Indulge in afternoon tea at Camellias at The Bennett
The Camellias Cake, a comely confection, is also available at Hotel Bennett’s La Pâtisserie.
Afternoon tea has come a long way since the early 1800s, when famished seventh Duchess of Bedford, Anna Maria Russell, requested for beverages and snacks to be sent to her boudoir. She and her ladies-in-waiting gathered there in the ravenous stretch between lunch and dinner for a light repast, and so the tradition of midday tea supposedly was born.
In the many decades since, afternoon tea (typically taken between 2 and 5 p.m.) has made its way across the pond as a popular pastime for the well-heeled. Often called “low tea” for the low profile settees and chairs upon which many elegant women, children, and men alike have rested for their refreshments, the event is a social affair, and one that revels in the ritual of indulgence.
Charlestonians can partake in proper afternoon tea service by visiting the Hotel Bennett, adjacent to Marion Square. Camellias, a sight in its own right, is a champagne bar built from pink marble, salvaged from the old Charleston Library. Strands of crystals dangle from the mirrored ceiling, refracting light in the ovate room, inspired in shape and design by an ornately jeweled Fabergé egg. While this perhaps exhaustingly photographed, rosy-hued space makes for a popular nighttime destination, the opulent room is an ideal special occasion spot in daylight hours, fit for a shared pot of tea with mum and gran, or fanciful festivities for a kid’s birthday—a perhaps uniquely luxurious experience in the Holy City.
(Left) Walls of the opulent interior feature hand-painted blooms of the establishment’s namesake; (Right) A classic tier stand filled with sweets and savories
Guests can enjoy Camellias Tea ($48), a selection of both sweet and savory morsels such as scones with lemon curd and clotted cream presented alongside Southern additions like Anson Mills grit cakes topped with spirals of pimento cheese or Storey Farms deviled eggs dotted with black pepper caviar.

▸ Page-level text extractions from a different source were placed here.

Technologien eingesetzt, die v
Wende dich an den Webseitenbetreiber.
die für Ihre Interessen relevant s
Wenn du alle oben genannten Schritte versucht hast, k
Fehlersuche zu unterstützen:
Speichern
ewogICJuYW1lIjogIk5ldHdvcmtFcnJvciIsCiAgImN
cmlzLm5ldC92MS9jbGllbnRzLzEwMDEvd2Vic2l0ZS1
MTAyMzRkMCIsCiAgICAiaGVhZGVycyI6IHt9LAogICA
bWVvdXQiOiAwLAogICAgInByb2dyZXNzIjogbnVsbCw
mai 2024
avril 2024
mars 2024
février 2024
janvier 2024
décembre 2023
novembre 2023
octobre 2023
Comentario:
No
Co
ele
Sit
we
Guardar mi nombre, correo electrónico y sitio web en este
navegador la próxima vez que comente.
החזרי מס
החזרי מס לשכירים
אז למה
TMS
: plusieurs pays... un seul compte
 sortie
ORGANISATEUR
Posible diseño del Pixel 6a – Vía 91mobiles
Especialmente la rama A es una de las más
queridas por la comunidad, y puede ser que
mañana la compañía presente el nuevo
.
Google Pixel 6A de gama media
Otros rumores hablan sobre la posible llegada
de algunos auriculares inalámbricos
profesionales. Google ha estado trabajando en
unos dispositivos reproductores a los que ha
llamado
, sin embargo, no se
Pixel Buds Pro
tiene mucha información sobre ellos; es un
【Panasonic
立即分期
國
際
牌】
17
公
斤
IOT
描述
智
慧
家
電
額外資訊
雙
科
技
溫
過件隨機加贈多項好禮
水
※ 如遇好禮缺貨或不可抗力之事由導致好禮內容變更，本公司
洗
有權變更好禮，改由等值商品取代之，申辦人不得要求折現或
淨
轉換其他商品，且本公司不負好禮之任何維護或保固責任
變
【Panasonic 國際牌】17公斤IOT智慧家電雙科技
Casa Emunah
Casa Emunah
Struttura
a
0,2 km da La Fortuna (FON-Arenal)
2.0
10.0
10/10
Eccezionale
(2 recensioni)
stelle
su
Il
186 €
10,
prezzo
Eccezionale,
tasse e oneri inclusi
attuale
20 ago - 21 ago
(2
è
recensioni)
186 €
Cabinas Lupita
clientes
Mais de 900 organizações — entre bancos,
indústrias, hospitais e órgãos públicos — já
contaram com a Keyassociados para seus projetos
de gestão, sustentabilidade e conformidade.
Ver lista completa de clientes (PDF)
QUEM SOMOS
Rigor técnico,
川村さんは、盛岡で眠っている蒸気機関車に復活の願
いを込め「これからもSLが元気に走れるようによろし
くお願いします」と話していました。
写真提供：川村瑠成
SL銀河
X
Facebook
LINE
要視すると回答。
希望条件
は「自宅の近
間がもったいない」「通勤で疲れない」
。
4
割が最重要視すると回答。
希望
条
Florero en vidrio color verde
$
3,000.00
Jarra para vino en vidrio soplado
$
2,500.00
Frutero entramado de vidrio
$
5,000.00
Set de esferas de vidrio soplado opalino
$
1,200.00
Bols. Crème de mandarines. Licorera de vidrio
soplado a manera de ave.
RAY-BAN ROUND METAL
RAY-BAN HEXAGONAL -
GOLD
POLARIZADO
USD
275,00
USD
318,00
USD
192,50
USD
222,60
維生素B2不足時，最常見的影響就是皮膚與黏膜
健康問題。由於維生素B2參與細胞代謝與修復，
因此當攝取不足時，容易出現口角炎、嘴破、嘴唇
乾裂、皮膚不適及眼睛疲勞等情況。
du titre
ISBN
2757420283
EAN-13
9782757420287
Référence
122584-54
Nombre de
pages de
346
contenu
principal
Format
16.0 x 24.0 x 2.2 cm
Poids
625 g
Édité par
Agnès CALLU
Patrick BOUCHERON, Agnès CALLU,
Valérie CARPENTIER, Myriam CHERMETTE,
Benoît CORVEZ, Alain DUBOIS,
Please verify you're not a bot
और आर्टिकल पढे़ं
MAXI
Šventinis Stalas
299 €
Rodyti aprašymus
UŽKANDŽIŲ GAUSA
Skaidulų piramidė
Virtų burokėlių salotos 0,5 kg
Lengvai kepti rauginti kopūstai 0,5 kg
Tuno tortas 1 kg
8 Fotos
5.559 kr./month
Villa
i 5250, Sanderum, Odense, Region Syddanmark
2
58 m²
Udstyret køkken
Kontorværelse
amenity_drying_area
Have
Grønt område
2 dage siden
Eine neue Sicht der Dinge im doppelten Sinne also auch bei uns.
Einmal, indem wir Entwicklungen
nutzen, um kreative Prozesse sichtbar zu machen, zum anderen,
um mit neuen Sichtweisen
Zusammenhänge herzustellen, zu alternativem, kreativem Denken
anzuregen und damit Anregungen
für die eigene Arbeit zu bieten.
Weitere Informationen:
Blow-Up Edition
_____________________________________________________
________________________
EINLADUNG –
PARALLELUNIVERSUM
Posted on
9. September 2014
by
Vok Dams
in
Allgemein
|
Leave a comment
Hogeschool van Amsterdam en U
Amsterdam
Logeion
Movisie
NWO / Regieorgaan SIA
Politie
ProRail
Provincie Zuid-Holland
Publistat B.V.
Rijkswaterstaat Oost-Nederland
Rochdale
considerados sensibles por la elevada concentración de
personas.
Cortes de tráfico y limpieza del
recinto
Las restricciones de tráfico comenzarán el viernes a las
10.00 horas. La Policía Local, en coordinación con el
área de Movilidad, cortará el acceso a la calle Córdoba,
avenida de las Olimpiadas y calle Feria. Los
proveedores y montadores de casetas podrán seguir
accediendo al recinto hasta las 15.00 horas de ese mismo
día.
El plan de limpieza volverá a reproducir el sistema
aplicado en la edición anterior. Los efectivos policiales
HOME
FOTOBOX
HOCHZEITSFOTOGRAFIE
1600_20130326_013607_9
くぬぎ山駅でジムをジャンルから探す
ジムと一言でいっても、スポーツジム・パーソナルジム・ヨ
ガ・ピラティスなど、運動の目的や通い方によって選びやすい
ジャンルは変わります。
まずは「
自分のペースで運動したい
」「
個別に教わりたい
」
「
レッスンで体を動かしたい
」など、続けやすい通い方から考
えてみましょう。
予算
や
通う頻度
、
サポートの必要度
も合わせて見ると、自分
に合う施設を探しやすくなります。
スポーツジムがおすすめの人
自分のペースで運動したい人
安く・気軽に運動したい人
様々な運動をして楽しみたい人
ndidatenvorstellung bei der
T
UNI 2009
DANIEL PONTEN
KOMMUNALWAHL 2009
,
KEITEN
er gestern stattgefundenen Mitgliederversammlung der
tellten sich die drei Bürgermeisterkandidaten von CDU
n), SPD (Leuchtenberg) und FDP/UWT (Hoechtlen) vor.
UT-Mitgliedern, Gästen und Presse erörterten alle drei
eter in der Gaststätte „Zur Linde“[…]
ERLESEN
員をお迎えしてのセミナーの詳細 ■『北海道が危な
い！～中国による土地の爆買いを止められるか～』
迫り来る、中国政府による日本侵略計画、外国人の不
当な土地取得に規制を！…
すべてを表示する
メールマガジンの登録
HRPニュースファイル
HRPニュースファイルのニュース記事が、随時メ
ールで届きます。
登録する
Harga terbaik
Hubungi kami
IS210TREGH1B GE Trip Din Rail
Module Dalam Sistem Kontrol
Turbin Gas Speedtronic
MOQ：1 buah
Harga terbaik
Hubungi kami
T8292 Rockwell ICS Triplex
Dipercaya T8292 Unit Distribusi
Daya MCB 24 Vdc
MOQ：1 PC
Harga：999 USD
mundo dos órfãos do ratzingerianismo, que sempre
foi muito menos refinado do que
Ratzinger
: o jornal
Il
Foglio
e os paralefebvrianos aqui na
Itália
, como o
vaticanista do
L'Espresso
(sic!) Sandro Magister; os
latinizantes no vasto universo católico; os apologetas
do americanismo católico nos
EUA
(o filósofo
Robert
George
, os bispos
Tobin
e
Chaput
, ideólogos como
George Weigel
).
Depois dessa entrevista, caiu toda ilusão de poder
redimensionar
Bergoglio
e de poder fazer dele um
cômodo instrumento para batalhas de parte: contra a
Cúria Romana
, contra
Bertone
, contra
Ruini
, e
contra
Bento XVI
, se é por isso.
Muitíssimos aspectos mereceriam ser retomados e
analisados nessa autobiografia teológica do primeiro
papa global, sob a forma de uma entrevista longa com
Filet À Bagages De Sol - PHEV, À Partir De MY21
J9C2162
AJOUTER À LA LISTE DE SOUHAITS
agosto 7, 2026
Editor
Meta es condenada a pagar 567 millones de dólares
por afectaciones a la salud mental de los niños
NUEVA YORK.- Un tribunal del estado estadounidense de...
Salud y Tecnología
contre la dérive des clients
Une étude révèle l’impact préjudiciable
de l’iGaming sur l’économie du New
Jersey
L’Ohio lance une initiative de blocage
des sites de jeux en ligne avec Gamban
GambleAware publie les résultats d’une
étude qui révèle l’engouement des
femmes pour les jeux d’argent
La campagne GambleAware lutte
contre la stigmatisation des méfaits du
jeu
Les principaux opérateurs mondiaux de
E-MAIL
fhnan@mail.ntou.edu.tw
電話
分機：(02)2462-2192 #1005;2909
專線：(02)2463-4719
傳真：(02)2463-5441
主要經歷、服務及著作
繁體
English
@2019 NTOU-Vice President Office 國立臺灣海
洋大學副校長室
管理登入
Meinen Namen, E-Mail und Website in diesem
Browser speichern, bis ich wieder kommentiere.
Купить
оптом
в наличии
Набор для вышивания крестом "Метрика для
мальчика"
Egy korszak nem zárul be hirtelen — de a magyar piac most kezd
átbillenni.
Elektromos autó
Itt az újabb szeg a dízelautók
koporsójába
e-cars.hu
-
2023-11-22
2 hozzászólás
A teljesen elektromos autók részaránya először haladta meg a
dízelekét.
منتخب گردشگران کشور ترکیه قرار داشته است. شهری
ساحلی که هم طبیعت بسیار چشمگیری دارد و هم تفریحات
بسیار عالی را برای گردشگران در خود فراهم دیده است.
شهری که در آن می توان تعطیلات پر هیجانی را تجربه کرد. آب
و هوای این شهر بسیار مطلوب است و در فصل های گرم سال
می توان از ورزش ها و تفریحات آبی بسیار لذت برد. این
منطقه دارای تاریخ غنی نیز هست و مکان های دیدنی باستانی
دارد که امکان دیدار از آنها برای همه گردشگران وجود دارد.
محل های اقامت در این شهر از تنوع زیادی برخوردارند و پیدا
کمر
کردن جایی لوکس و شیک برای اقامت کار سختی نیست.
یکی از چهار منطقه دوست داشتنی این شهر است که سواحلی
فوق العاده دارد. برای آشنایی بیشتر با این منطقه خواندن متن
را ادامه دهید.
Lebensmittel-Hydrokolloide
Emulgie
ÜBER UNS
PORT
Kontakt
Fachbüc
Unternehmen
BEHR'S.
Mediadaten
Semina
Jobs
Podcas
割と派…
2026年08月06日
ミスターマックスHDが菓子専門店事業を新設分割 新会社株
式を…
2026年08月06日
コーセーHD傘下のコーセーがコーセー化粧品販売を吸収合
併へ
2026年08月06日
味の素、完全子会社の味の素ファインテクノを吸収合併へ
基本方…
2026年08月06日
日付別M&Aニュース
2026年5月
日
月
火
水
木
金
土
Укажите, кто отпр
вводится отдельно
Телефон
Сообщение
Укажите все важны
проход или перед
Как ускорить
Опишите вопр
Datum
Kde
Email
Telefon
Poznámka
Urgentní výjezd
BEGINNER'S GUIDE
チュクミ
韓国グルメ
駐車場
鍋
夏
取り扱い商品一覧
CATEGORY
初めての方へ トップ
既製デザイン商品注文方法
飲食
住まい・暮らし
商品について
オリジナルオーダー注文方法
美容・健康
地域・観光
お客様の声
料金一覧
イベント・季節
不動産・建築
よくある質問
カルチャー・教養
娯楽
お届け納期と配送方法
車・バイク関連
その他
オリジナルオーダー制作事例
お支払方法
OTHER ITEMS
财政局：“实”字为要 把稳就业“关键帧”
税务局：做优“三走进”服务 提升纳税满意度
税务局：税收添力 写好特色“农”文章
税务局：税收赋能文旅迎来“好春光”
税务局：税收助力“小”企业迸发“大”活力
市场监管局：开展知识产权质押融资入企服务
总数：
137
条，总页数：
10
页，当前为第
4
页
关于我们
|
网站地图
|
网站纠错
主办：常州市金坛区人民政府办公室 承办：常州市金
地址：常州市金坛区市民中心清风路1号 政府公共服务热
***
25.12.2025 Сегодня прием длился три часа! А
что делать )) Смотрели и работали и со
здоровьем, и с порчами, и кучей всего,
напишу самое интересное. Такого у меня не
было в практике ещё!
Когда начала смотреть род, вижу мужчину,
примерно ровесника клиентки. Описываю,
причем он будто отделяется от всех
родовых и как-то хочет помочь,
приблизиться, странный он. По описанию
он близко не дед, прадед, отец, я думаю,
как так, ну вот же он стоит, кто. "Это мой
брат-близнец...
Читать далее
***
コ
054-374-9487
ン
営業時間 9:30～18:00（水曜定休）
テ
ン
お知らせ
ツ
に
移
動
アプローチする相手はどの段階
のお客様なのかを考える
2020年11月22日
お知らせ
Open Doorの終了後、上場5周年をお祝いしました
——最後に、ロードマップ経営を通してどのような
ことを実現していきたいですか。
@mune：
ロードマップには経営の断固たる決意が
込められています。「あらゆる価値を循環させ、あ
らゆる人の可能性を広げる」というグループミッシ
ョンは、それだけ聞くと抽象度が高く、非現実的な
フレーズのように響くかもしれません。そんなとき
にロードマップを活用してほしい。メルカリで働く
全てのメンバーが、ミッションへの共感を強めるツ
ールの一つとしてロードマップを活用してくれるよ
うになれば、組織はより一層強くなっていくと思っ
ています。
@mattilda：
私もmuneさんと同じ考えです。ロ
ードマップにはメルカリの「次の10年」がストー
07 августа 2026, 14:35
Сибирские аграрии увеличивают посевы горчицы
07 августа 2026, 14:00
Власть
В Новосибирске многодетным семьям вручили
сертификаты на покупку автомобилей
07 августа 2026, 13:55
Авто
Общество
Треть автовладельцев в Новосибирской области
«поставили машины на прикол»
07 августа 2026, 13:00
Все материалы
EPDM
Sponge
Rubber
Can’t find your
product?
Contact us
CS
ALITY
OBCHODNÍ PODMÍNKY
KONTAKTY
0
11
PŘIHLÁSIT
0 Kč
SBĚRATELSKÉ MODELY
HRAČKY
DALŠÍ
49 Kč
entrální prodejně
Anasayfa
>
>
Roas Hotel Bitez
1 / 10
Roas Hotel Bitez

Blends by Vancouver luxury brand Tealeaves (popular amongst upscale establishments like the Ritz) include Russian Earl Grey (spicy bergamot) and Ginger Yuzu (citrusy and herbaceous) infusions. Hotel Bennett’s pâtisserie, helmed by French pastry chef Remy Funrock, adds delicate, sculptural confections to the tea menu. The Camellias Cake is a particularly eye-catching and delicate dome, made of light lemon-almond sponge, layered with strawberry marmalade and velvety cheesecake mousse, glazed with pink chocolate, and capped, béret-like, with a teeny macaron.
The Crown Tea ($59) adds a coupe of rosé champagne and rounds out the meal with a “Sweet Remembrance”: fresh strawberries and whipped cream with Grand Marnier drizzle.
And for the kiddos, Peter Rabbit Tea ($28) is a junior take, offering several sweets and classic sandwiches like grilled cheese or PB&J, as well as mocktails and homemade hot chocolate with marshmallows.
No matter your choice, remember: pinkies up are optional.